Canadian malware spreader gets 2 years in prison

A Canadian court handed down a two-year prison sentence to a man who admitted coordinating ransomware and malware attacks on private citizens, businesses and government agencies.

Matthew Philbert, 33, pleaded guilty in October of last year to charges of fraud and unauthorized access to computers after his arrest in 2021 in Canada. Investigators found more than 1,100 victims total.
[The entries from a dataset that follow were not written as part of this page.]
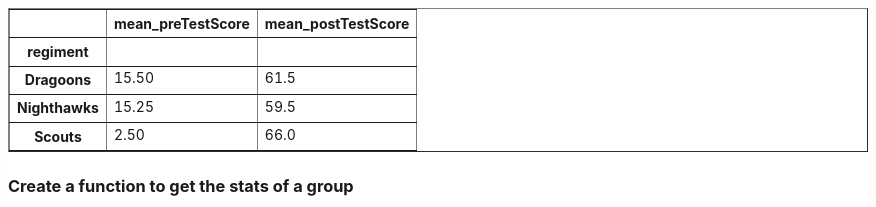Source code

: 


<div>
<style>
    .dataframe thead tr:only-child th {
        text-align: right;
    }

    .dataframe thead th {
        text-align: left;
    }

    .dataframe tbody tr th {
        vertical-align: top;
    }
</style>
<table border="1" class="dataframe">
  <thead>
    <tr style="text-align: right;">
      <th></th>
      <th>mean_preTestScore</th>
      <th>mean_postTestScore</th>
    </tr>
    <tr>
      <th>regiment</th>
      <th></th>
      <th></th>
    </tr>
  </thead>
  <tbody>
    <tr>
      <th>Dragoons</th>
      <td>15.50</td>
      <td>61.5</td>
    </tr>
    <tr>
      <th>Nighthawks</th>
      <td>15.25</td>
      <td>59.5</td>
    </tr>
    <tr>
      <th>Scouts</th>
      <td>2.50</td>
      <td>66.0</td>
    </tr>
  </tbody>
</table>
</div>



### Create a function to get the stats of a group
At the sentencing on Friday in the Ontario Court of Justice, prosecutors noted that Philbert’s attacks sometimes led to thousands of dollars in fraud, according to the CBC, including one incident in which he stole more than $10,000 from a family-run business.

Other targets included three Canadian police departments and the Ronald McDonald House charity in Halifax, Nova Scotia, reported the Ottawa Citizen.

Based in Ottawa, Philbert was captured after an investigation involving Ontario police and the FBI’s Anchorage, Alaska, bureau. An Alaska federal court issued a separate indictment at the time.

The U.S. case alleged Philbert had “attempted to cause damage without authorization to a protected computer owned by the State of Alaska” in 2018, potentially affecting medical data.

Philbert typically sent phishing emails with documents that looked like resumes but actually loaded malware that allowed for full control of a victim’s computer, reports said.

Canadian and U.S. authorities have not identified his co-conspirators.